- EXTRAIT DU TEXTE -
========================

Racine sans bout
Sans avant ni après au-dessus du temps à travers les cycles les siècles et les âges
Ce texte témoigne des principaux aspects de la recherche pratique, dans le champ des racines rituelles de l’art, entreprise par Maud Robart depuis de longues années, avec des participants de nationalités et de disciplines diverses. Il va de soi qu'à l'arrière-plan de cette démarche exploratoire, qui se veut globale, se profile un enjeu: est-il possible de rétablir au cœur même du sujet agissant, un dialogue fécond entre les valeurs de la modernité et les données de la tradition, au-delà de tout ce qui interdit leur concorde? L'exposé suivant dessine aussi les contours de la méthodologie et des moyens d’investigation appropriés à cette problématique.
La culture contemporaine étant basée sur l’écrit et les avancées technologiques de plus en plus sophistiquées, il est devenu possible de confondre information avec connaissance, communication avec transmission. Aujourd’hui on n’expérimente plus directement, on click. Cette virtualité, qui s’introduit dans tous les domaines de la vie, renforce l’opposition de la nature et de l’homme et rend caduque le rôle moteur de ce dernier comme passeur de valeurs, savoirs, expériences, de telle sorte qu’il n’existe quasiment plus de ressources pour comprendre de l’intérieur, les formes artistiques de tradition orale.

========================

- JEU DE DONNÉES -

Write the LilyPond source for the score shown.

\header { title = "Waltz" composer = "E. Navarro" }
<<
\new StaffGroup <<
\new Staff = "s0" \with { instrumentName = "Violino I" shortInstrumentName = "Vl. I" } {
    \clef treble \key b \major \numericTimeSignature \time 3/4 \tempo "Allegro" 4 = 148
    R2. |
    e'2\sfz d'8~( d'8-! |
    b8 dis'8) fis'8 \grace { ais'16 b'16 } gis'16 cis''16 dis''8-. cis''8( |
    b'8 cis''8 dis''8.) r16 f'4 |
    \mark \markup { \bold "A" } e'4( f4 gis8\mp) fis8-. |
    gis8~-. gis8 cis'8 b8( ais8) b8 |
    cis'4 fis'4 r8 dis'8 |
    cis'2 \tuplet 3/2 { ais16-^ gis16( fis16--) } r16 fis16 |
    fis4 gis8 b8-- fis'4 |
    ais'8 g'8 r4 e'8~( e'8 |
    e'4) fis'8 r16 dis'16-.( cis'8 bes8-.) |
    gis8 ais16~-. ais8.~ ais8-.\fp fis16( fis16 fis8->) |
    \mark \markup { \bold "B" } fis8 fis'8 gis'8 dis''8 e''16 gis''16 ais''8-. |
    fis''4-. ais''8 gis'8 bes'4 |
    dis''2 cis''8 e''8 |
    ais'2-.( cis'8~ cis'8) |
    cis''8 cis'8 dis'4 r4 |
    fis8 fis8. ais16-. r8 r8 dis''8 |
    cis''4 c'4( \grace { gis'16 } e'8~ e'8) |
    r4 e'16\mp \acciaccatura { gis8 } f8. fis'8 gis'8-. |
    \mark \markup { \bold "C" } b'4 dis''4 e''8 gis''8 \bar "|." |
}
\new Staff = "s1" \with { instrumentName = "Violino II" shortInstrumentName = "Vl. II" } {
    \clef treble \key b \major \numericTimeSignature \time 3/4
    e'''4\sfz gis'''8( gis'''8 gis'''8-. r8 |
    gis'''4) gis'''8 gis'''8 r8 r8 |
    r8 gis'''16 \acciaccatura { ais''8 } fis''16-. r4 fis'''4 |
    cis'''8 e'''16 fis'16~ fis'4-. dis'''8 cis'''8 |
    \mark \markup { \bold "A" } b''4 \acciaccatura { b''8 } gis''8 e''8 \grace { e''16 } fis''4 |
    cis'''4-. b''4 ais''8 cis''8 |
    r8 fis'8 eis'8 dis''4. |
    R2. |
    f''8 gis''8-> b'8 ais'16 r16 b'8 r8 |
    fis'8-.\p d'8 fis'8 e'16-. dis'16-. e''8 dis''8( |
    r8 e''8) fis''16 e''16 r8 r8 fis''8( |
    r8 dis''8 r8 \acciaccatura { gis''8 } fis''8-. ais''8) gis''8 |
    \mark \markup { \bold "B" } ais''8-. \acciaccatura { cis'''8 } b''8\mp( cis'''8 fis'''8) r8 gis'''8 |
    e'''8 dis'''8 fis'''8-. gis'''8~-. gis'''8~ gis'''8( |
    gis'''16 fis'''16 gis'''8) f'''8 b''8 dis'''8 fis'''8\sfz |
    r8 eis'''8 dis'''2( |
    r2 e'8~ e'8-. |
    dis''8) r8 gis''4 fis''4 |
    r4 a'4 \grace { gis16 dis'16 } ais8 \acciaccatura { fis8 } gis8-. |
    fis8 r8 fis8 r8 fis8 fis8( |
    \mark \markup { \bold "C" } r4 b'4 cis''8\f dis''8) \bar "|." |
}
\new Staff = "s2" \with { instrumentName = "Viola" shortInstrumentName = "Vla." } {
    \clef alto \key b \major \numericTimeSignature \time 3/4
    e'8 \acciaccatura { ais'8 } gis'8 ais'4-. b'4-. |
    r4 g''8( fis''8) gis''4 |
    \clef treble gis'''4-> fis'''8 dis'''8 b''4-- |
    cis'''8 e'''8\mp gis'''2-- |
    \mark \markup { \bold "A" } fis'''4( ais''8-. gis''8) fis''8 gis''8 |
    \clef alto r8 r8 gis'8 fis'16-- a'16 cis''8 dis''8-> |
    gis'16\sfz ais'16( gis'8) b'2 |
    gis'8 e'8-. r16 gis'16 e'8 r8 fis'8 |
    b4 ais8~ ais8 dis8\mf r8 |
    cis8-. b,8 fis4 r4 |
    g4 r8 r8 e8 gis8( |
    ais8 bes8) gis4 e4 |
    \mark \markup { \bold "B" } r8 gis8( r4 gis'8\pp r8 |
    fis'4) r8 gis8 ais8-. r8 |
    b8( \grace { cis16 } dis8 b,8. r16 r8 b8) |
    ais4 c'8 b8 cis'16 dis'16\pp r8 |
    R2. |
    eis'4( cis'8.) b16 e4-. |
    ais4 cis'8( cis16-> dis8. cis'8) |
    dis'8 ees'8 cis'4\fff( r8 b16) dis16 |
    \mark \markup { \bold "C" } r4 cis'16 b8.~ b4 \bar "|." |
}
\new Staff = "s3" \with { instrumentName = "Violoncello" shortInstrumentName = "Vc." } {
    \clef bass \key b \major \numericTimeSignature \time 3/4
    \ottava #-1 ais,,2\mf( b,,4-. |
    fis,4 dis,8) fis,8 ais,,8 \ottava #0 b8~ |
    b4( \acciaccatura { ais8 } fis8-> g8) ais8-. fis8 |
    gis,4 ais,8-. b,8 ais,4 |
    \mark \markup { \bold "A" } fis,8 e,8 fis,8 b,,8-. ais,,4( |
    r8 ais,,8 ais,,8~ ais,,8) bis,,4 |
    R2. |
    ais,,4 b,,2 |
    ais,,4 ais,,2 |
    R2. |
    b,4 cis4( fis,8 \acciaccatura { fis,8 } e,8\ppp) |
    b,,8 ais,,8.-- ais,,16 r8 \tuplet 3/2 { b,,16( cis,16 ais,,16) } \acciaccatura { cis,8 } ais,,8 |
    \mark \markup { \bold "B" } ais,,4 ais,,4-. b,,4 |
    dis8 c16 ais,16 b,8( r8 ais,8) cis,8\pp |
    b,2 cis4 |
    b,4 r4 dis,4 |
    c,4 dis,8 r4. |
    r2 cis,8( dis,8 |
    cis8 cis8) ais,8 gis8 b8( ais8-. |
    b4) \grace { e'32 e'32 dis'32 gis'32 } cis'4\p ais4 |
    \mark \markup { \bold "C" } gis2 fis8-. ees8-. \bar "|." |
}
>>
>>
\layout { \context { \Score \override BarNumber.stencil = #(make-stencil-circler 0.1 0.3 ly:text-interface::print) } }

========================

- CONSIGNE -
Les affirmations suivantes concordent-elles avec l'extrait sur la recherche de Maud Robart ? Répondez par oui ou par non et citez à l'appui les mots décisifs de l'extrait. (a) Cette recherche porte sur les racines rituelles de l'art. (b) Tous les participants à cette recherche sont de la même nationalité. (c) La culture contemporaine repose sur la tradition orale.

- RÉSULTAT -
(a) Oui : « dans le champ des racines rituelles de l’art, entreprise par Maud Robart »
(b) Non : « avec des participants de nationalités et de disciplines diverses »
(c) Non : « La culture contemporaine étant basée sur l’écrit et les avancées technologiques de plus en plus sophistiquées »